As the NFL Draft approaches, Grizzly Detail is counting down the Top 30 draft picks in Chicago Bears history. In order to qualify for this list, a player must have worn a Bears uniform for at least five seasons (sorry Rosevelt Colvin and Wilber Marshall), and players who were selected in lower rounds of the draft will have an advantage in this countdown.
We continue the countdown with our Number 27 selection, which goes to one of the best cornerbacks in Bears history, Donnell Woolford.
Woolford, who was the 11th overall pick in the 1989 NFL Draft out of Clemson, was a one man wrecking crew on the Bears’ secondary during the early part of the 1990s. In eight seasons with the team, he started in 111 games for the Monsters of the Midway, intercepting 32 passes and returning one for a touchdown.
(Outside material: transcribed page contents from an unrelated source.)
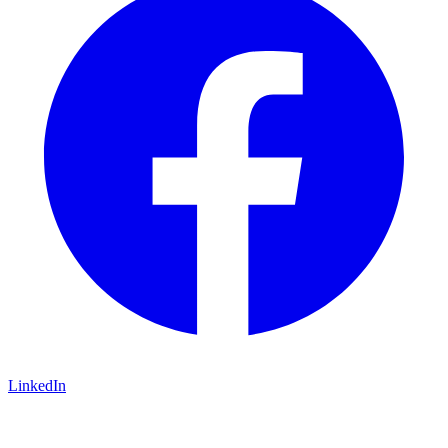
LinkedIn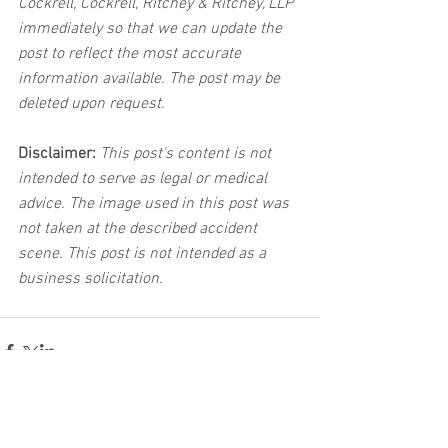
Cockrell, Cockrell, Ritchey & Ritchey, LLP 
immediately so that we can update the 
post to reflect the most accurate 
information available. The post may be 
deleted upon request.
Disclaimer:
 This post's content is not 
intended to serve as legal or medical 
advice. The image used in this post was 
not taken at the described accident 
scene. This post is not intended as a 
business solicitation.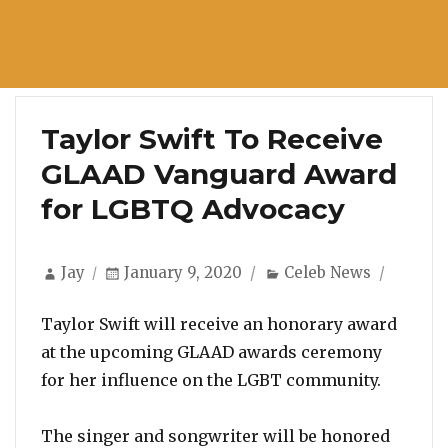
Taylor Swift To Receive
GLAAD Vanguard Award
for LGBTQ Advocacy
Author
Posted
Categories
Jay
January 9, 2020
Celeb News
on
Taylor Swift will receive an honorary award
at the upcoming GLAAD awards ceremony
for her influence on the LGBT community.
The singer and songwriter will be honored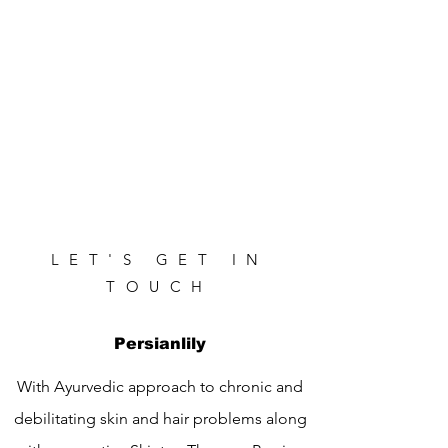
LET'S GET IN
TOUCH
Persianlily
With Ayurvedic approach to chronic and
debilitating skin and hair problems along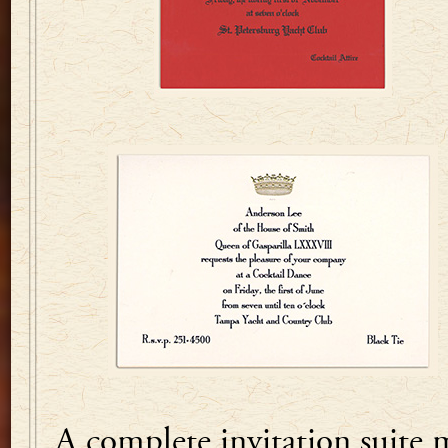
A complete invitation suite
He also picked up three sacks and 536 tackles in his Bears career, and was rewarded with a Pro Bowl appearance in 1993 for his efforts.
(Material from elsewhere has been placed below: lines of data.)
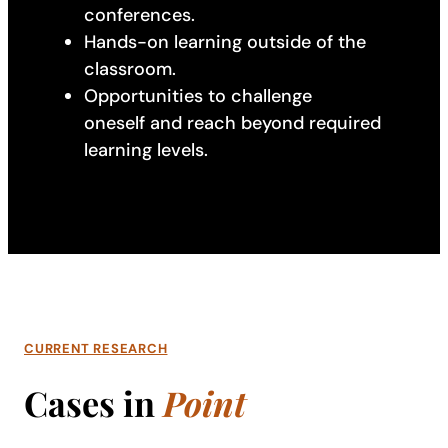
conferences.
Hands-on learning outside of the
classroom.
Opportunities to challenge
oneself and reach beyond required
learning levels.
CURRENT RESEARCH
Cases in
Point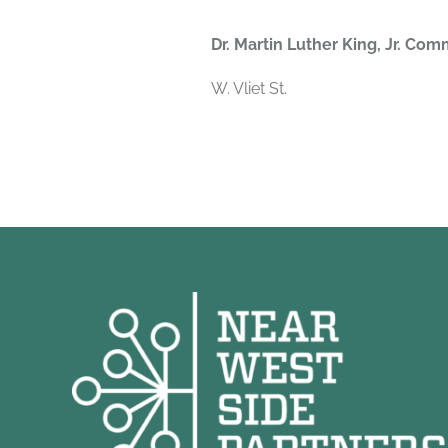
Dr. Martin Luther King, Jr. Com
W. Vliet St.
Unquestionably, Woolford’s 1992 season was the best of his career. He blossomed into a tremendous athlete that season, picking off seven passes (good for 4th in the NFL) and also forced two fumbles. Add to that the 94 tackles he had (just shy of his career high of 101, which he achieved in 1993), and the season is one of the most well-rounded by a Bears’ cornerback in recent memory.
Woolford’s interception total of 32 was a Bears team record until Charles Tillman broke the mark in 2012.
Just like other former Bears players who have been on this list so far, Woolford is still active in the Chicago community. In addition to occasional TV appearances to discuss the Bears, he is also the chairman of the Greater Chicago Flag Football League. The league is “committed to providing the most exciting, fun and safe experience” for kids in the community, and Woolford has partnered up with former Bears running back Adrian Peterson to push the league forward.
The cornerback position is one of the most under-appreciated spots on a team’s defense. While pass rushers get plaudits for sacks and linebackers are known for bruising hits and athletic plays, cornerbacks are at their best when they aren’t noticed. That means they are adequately covering their assigned opponents, and quarterbacks can’t find them open down the field.
Woolford definitely fit that bill for the team, and is worthy of a spot in the Top 30. He may not have the pinache of some of the ’85 Bears or the legendary status of a guy like Tillman, but he was a consistent and solid player for the team for many years, and he made his position look easy for the team.